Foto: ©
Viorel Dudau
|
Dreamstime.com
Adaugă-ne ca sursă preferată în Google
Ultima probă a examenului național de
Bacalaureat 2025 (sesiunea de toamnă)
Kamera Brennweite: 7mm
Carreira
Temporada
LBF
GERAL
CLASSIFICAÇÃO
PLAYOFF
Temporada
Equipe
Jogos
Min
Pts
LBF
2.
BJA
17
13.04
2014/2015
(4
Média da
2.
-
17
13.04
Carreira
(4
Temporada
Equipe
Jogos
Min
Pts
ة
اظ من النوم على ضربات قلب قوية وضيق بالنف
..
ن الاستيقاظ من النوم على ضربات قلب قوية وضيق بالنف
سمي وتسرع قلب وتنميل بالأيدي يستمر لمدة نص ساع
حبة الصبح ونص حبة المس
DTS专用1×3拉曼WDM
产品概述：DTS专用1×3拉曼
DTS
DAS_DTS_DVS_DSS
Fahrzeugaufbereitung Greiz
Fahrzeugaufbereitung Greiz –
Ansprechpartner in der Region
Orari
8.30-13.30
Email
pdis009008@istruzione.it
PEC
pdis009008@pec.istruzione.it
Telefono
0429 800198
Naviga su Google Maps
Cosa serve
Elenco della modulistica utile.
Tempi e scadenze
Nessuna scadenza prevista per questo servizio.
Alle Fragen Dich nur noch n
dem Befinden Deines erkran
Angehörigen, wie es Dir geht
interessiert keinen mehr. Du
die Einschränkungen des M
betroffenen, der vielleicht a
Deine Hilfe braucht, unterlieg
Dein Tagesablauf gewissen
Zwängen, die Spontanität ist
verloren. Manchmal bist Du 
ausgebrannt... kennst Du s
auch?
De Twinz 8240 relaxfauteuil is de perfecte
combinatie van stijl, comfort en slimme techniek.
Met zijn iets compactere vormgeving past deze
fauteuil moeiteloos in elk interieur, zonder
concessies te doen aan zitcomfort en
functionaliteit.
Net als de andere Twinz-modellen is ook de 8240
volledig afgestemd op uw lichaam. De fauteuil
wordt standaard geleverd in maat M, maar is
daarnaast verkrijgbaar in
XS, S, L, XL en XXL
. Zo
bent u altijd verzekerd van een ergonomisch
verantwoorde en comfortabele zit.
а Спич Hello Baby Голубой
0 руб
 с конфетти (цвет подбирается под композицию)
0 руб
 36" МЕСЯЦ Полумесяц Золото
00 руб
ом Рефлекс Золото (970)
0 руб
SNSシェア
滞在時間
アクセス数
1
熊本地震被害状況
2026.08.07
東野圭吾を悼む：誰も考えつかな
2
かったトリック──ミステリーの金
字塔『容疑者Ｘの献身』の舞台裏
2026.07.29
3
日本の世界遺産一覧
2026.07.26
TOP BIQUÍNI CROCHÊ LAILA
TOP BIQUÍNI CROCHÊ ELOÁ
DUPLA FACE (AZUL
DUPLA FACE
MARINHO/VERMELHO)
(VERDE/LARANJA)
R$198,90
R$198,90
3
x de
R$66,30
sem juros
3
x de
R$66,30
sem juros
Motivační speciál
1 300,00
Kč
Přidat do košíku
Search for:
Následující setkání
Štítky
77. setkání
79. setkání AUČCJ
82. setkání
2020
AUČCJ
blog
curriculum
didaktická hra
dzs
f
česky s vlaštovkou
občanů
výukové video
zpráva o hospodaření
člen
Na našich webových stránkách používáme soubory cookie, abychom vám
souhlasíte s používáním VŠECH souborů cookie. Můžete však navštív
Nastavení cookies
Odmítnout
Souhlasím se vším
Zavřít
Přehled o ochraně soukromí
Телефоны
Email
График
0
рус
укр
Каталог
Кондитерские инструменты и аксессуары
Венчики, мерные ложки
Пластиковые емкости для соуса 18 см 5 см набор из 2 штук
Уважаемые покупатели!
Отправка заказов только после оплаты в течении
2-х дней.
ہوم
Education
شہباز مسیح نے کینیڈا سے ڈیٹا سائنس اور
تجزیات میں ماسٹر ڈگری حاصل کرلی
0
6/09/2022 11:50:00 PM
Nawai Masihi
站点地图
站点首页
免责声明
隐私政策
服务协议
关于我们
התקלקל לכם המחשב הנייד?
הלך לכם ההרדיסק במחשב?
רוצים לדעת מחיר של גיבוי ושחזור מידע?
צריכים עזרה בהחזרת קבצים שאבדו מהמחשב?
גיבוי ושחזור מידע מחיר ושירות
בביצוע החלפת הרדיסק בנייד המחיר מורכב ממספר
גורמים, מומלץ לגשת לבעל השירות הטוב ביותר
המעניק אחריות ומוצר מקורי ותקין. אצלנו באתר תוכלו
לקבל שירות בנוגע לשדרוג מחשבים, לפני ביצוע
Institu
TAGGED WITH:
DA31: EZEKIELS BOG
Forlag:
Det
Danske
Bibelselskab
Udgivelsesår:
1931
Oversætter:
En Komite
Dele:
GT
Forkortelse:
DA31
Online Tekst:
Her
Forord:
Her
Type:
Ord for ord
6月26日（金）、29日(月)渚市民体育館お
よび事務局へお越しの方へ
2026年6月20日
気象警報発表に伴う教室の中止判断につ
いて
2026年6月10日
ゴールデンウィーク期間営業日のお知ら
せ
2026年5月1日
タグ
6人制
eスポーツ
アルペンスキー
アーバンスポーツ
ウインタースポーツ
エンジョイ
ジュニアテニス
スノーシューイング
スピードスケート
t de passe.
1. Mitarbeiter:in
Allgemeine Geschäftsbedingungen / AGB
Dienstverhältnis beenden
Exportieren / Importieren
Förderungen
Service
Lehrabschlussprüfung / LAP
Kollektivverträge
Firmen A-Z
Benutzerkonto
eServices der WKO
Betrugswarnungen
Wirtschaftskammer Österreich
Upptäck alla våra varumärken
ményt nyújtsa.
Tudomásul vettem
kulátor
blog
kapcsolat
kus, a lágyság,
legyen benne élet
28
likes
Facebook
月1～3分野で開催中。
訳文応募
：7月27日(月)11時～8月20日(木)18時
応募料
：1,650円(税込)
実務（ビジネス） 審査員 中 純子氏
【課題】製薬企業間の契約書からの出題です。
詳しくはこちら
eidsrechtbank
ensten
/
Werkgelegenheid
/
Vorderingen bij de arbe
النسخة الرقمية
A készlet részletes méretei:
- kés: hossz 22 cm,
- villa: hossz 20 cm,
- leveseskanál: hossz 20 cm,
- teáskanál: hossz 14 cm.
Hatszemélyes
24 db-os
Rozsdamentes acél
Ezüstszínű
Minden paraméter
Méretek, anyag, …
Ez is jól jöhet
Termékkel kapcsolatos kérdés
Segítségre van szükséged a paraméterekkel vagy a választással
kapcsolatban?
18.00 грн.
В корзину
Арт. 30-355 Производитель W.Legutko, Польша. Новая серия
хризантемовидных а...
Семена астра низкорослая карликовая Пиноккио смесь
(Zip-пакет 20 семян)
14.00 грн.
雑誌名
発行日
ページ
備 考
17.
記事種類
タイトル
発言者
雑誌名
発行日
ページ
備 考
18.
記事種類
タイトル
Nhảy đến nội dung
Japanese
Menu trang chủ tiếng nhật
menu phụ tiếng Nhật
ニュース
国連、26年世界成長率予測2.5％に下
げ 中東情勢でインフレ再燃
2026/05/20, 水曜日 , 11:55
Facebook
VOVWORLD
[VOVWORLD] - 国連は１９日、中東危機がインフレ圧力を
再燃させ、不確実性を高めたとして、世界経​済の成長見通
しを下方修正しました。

## WHAT THE EXERCISE ASKS:
Set down only the lines from the line with "[VOVWORLD] - 国連は１９日、中東危機がインフレ圧力を" through the last line of the data above, keeping both the first and the last.

## RESPONSE FOR THIS EXERCISE:
[VOVWORLD] - 国連は１９日、中東危機がインフレ圧力を
再燃させ、不確実性を高めたとして、世界経​済の成長見通
しを下方修正しました。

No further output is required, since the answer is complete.